*To do*:
A) Decide whether each statement agrees with the sermon passage. Answer yes or no for each, and quote the exact words from the passage that settle it.
(i) The speaker stopped calling it a church service because of Ruskin.
(ii) Ruskin wrote about this a century ago or so.
(iii) Creeds and doctrines are called the raw material of Christianity.
B) Retype the part of the sermon passage that opens with the words containing "Old John Ruskin, the" and closes with "be a service.".
C) Answer these questions from the sermon passage:
(i) Besides philosopher, what two things is Ruskin called?
(ii) By what two things must the meat of Christianity enter a person's soul?
(iii) Through what three acts does the speaker say we can do a service?

*Source*:

──────────

Too often we have a Christianity that consists merely of a lot of creeds held; doctrines that are believed. That’s not Christianity. That is only the raw material of Christianity. Until the fire of the Holy Ghost comes upon that raw material, or changing the figure, that is but the food, that is but the meat of Christianity. But until that meat enters the soul of a man by faith and repentance, it can’t do the man any good. Objective Christianity is not the Christianity of the Bible. The faith of our fathers is objective truths having become subjective reality within the soul by pertinence and faith and prayer.

Old John Ruskin, the famous art critic and philosopher and Christian, who a century ago or so wrote very eloquently about the error of calling this a church service. I still use it because I know what I mean by the word. But he says, watch that we’re not mistaken about it. He said, we meet together and sing a few hymns and listen to moral or spiritual truth being expounded and go home and say we have been to a service. And he says that not necessarily true. For service is more than singing hymns and going home again. Service is living for God and serving your generation and living like a Christian after the church doors are locked and the janitor is asleep. And it is living for Christ between Sunday night and Sunday morning; all week long as well as on Sunday. I think Ruskin was right though I do not follow him in throwing out the word church service as a result. It can be a service.

We can with giving our money to the Lord, we can do a service. We can by expounding the Scriptures, do a service. We can by singing hymns, do a service. But the danger is that it’s possible to render that kind of service, aloof and in a vacuum all together unrelated to the rest of our lives. That’s where the danger lies. And I agree with Ruskin there. So, let’s watch it. If your Christianity, your Christian faith, does not affect every part of your being, you have a reason to wonder whether you have the faith of our fathers really in your heart or not.

──────────

*Record set*:
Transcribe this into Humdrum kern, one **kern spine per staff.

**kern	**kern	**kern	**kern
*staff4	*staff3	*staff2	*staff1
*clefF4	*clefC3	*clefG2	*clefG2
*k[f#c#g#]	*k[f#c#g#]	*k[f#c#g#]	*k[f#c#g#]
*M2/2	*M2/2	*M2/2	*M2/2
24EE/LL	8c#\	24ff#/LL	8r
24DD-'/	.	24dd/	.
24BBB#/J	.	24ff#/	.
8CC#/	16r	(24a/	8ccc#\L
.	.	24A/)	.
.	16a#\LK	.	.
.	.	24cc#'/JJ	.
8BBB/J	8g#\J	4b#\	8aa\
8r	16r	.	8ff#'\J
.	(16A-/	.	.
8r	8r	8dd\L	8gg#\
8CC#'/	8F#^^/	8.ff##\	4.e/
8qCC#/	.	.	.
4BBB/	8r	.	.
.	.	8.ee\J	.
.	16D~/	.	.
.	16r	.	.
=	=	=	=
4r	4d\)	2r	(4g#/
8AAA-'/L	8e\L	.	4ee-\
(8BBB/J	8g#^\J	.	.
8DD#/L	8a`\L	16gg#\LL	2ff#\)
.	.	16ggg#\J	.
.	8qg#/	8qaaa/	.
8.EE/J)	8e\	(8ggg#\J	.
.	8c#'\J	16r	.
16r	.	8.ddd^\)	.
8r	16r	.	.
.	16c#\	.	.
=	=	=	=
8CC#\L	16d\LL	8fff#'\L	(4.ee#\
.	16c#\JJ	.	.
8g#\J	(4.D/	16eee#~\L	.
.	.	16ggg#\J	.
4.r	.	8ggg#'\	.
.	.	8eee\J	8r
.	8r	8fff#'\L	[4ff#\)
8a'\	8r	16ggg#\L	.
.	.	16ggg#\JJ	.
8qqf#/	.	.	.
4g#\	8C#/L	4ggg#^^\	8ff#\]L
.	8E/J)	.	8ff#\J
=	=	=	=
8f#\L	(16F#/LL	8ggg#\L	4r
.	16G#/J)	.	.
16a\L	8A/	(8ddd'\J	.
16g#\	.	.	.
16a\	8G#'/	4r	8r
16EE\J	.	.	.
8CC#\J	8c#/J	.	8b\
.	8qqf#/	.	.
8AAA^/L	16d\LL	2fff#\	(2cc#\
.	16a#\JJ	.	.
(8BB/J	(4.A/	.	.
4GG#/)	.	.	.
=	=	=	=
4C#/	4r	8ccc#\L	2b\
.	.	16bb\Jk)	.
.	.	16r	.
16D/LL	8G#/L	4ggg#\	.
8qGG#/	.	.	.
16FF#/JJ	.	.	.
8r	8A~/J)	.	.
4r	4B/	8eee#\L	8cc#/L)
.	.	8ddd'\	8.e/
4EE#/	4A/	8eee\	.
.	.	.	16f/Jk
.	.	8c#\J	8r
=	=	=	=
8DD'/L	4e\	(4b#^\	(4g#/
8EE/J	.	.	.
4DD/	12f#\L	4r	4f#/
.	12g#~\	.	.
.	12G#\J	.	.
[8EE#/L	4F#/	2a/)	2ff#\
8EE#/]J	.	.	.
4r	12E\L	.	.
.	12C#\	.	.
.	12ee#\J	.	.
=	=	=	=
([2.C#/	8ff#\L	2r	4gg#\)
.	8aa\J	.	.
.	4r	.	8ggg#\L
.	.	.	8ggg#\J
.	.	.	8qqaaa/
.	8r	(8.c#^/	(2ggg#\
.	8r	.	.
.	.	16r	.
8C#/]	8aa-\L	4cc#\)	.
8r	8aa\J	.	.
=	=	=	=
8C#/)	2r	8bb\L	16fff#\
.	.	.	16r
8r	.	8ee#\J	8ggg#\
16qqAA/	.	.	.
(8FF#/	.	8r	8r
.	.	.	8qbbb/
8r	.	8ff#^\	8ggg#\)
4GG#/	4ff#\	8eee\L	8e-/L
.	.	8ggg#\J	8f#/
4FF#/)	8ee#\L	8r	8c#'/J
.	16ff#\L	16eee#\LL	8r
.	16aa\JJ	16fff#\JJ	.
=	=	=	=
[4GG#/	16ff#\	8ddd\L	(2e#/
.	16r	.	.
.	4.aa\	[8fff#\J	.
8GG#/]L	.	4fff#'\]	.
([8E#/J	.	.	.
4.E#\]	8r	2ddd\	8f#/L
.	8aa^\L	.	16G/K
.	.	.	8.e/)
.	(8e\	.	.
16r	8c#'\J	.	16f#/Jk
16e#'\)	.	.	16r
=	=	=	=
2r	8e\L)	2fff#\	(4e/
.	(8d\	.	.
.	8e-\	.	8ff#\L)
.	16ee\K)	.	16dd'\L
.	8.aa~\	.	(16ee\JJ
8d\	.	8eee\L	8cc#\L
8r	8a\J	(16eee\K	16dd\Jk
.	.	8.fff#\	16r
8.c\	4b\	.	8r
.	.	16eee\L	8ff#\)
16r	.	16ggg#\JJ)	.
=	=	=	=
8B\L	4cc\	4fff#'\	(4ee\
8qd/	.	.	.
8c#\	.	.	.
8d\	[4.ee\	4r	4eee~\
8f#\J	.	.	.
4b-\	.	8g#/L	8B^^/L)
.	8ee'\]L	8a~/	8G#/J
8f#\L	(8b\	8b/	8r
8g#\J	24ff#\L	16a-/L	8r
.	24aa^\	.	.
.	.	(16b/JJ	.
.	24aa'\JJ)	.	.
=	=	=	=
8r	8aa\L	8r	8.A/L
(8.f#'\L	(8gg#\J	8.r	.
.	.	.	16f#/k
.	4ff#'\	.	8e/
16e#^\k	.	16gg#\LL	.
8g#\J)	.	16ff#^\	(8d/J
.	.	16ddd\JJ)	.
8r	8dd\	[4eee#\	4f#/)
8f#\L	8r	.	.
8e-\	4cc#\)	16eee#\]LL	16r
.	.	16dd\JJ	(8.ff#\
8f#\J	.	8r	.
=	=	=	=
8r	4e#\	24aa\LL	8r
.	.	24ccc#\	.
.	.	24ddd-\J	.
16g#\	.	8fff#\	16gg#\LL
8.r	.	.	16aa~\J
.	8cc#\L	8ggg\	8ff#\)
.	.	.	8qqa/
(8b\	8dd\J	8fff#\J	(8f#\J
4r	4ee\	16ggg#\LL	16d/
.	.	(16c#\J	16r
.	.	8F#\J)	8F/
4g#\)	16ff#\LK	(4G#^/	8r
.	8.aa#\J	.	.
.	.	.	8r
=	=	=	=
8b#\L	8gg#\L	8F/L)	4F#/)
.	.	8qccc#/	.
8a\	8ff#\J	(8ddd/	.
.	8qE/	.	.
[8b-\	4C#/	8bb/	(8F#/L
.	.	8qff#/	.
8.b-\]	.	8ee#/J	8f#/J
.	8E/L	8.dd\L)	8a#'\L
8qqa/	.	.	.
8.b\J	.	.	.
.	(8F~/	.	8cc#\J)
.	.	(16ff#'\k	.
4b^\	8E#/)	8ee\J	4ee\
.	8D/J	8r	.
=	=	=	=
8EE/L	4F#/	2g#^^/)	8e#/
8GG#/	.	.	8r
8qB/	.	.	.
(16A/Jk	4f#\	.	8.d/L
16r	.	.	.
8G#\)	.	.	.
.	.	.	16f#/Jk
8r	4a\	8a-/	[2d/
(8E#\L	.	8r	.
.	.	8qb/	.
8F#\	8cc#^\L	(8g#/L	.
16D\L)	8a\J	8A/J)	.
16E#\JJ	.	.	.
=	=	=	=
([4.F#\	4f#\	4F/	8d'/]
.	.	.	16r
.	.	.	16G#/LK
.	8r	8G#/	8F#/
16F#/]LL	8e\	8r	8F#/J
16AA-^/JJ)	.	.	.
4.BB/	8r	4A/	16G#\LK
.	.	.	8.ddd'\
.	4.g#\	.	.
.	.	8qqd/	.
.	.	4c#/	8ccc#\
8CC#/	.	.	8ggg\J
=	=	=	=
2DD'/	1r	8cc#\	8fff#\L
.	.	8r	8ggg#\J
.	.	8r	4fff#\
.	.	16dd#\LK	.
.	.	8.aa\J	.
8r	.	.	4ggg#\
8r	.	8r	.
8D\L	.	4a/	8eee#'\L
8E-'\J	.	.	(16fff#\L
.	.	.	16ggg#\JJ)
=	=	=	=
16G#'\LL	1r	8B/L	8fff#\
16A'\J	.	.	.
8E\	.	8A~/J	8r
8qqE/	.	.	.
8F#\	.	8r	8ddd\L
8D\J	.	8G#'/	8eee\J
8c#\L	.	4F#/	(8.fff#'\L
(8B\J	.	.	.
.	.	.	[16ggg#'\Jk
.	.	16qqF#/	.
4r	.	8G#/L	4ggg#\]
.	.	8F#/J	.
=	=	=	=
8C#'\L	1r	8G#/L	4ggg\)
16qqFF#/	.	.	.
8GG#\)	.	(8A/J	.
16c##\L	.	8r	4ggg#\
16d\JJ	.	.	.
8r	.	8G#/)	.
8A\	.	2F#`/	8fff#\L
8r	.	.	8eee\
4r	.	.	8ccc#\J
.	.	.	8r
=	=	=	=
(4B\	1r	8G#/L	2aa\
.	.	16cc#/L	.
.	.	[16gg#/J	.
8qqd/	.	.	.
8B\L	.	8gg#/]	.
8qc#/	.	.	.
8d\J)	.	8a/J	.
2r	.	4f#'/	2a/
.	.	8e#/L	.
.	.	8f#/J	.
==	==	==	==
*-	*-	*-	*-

──────────

*Final answers*:
A)
(i) No: "I think Ruskin was right though I do not follow him in throwing out the word church service as a result."
(ii) Yes: "who a century ago or so wrote very eloquently about the error of calling this a church service"
(iii) Yes: "That is only the raw material of Christianity."

B)
Old John Ruskin, the famous art critic and philosopher and Christian, who a century ago or so wrote very eloquently about the error of calling this a church service. I still use it because I know what I mean by the word. But he says, watch that we’re not mistaken about it. He said, we meet together and sing a few hymns and listen to moral or spiritual truth being expounded and go home and say we have been to a service. And he says that not necessarily true. For service is more than singing hymns and going home again. Service is living for God and serving your generation and living like a Christian after the church doors are locked and the janitor is asleep. And it is living for Christ between Sunday night and Sunday morning; all week long as well as on Sunday. I think Ruskin was right though I do not follow him in throwing out the word church service as a result. It can be a service.

C)
(i) A famous art critic and a Christian.
(ii) Faith and repentance.
(iii) Giving our money to the Lord, expounding the Scriptures, and singing hymns.